BEGIN Records
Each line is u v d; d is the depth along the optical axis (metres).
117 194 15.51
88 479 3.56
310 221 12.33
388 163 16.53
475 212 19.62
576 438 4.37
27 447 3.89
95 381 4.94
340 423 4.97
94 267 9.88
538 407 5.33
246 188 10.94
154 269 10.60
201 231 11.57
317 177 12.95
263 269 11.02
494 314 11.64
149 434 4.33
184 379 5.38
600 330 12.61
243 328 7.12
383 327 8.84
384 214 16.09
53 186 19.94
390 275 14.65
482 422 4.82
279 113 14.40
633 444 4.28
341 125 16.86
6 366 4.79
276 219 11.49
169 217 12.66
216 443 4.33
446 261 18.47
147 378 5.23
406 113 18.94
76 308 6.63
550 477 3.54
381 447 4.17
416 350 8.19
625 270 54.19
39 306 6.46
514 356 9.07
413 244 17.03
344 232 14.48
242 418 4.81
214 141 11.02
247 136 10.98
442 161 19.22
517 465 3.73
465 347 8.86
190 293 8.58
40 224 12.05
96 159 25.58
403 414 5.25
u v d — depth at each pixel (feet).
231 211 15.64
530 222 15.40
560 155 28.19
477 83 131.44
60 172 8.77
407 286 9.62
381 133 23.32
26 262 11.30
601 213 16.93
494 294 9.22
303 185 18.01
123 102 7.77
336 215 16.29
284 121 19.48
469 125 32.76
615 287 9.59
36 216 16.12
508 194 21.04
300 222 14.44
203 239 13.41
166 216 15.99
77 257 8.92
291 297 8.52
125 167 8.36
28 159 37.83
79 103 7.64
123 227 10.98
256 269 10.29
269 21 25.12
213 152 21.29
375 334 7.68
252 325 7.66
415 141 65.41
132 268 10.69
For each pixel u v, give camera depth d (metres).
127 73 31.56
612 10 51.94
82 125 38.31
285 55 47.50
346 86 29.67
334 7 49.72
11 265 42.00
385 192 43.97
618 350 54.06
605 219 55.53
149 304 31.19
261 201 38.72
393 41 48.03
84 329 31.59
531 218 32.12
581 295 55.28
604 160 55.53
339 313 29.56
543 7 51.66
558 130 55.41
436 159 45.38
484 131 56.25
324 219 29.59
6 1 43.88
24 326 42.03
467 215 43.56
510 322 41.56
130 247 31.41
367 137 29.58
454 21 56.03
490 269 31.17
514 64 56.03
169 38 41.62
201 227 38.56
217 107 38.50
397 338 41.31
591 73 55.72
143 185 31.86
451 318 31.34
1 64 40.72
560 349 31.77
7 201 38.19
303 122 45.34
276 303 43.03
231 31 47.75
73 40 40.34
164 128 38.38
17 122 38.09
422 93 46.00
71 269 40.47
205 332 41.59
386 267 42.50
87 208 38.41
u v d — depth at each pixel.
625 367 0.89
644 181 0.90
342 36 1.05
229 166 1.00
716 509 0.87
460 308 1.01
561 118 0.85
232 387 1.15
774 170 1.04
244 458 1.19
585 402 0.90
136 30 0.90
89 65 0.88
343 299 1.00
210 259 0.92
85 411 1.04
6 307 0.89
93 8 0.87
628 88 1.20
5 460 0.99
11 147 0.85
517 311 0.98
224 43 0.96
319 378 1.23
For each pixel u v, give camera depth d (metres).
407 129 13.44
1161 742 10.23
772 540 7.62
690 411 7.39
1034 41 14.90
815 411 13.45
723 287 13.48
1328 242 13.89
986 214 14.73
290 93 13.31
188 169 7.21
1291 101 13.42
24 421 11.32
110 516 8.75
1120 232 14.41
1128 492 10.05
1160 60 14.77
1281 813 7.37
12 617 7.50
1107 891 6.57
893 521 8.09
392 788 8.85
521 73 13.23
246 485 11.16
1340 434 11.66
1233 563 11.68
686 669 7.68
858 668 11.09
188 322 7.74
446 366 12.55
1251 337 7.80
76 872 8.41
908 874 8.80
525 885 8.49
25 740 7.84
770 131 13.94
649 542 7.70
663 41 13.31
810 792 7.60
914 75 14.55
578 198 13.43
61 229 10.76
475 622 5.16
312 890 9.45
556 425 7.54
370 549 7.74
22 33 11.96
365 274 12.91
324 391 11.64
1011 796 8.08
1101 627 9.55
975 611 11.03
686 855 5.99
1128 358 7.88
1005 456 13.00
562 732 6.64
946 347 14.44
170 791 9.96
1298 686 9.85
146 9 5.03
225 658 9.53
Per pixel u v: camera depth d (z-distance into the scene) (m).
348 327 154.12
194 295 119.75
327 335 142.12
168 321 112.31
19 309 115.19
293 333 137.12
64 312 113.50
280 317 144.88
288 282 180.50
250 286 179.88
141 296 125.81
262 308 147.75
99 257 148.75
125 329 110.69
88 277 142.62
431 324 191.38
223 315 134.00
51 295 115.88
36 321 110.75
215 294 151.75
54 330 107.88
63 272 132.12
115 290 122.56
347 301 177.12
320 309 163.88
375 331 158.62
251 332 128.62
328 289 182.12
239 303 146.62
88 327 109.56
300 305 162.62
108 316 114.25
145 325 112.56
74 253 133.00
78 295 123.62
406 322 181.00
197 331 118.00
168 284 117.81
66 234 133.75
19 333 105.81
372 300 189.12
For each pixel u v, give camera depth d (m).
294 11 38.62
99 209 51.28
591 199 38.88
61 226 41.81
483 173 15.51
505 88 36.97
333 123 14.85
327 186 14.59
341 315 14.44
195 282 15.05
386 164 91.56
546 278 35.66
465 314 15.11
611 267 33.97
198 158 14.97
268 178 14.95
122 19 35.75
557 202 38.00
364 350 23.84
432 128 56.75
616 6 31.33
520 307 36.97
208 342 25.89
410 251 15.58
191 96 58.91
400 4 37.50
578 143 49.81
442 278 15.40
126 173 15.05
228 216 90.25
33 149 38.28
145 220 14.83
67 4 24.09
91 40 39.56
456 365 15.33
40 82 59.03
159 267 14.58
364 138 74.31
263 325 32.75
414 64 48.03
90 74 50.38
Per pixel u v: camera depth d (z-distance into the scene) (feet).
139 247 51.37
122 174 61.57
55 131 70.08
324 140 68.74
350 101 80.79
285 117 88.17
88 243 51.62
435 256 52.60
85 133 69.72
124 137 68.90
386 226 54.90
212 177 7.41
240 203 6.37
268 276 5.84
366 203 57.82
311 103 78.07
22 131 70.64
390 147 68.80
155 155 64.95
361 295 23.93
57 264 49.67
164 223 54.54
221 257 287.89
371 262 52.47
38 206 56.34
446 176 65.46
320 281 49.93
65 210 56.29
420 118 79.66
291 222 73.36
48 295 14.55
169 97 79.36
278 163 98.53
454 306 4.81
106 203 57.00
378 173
END Records
Exercise details.
Reproduce, exactly as they stand in the data above, the lines from the one that holds "561 118 0.85" to the one that holds "294 11 38.62", inclusive.

Task response.
561 118 0.85
232 387 1.15
774 170 1.04
244 458 1.19
585 402 0.90
136 30 0.90
89 65 0.88
343 299 1.00
210 259 0.92
85 411 1.04
6 307 0.89
93 8 0.87
628 88 1.20
5 460 0.99
11 147 0.85
517 311 0.98
224 43 0.96
319 378 1.23
For each pixel u v, give camera depth d (metres).
407 129 13.44
1161 742 10.23
772 540 7.62
690 411 7.39
1034 41 14.90
815 411 13.45
723 287 13.48
1328 242 13.89
986 214 14.73
290 93 13.31
188 169 7.21
1291 101 13.42
24 421 11.32
110 516 8.75
1120 232 14.41
1128 492 10.05
1160 60 14.77
1281 813 7.37
12 617 7.50
1107 891 6.57
893 521 8.09
392 788 8.85
521 73 13.23
246 485 11.16
1340 434 11.66
1233 563 11.68
686 669 7.68
858 668 11.09
188 322 7.74
446 366 12.55
1251 337 7.80
76 872 8.41
908 874 8.80
525 885 8.49
25 740 7.84
770 131 13.94
649 542 7.70
663 41 13.31
810 792 7.60
914 75 14.55
578 198 13.43
61 229 10.76
475 622 5.16
312 890 9.45
556 425 7.54
370 549 7.74
22 33 11.96
365 274 12.91
324 391 11.64
1011 796 8.08
1101 627 9.55
975 611 11.03
686 855 5.99
1128 358 7.88
1005 456 13.00
562 732 6.64
946 347 14.44
170 791 9.96
1298 686 9.85
146 9 5.03
225 658 9.53
Per pixel u v: camera depth d (z-distance into the scene) (m).
348 327 154.12
194 295 119.75
327 335 142.12
168 321 112.31
19 309 115.19
293 333 137.12
64 312 113.50
280 317 144.88
288 282 180.50
250 286 179.88
141 296 125.81
262 308 147.75
99 257 148.75
125 329 110.69
88 277 142.62
431 324 191.38
223 315 134.00
51 295 115.88
36 321 110.75
215 294 151.75
54 330 107.88
63 272 132.12
115 290 122.56
347 301 177.12
320 309 163.88
375 331 158.62
251 332 128.62
328 289 182.12
239 303 146.62
88 327 109.56
300 305 162.62
108 316 114.25
145 325 112.56
74 253 133.00
78 295 123.62
406 322 181.00
197 331 118.00
168 284 117.81
66 234 133.75
19 333 105.81
372 300 189.12
For each pixel u v, give camera depth d (m).
294 11 38.62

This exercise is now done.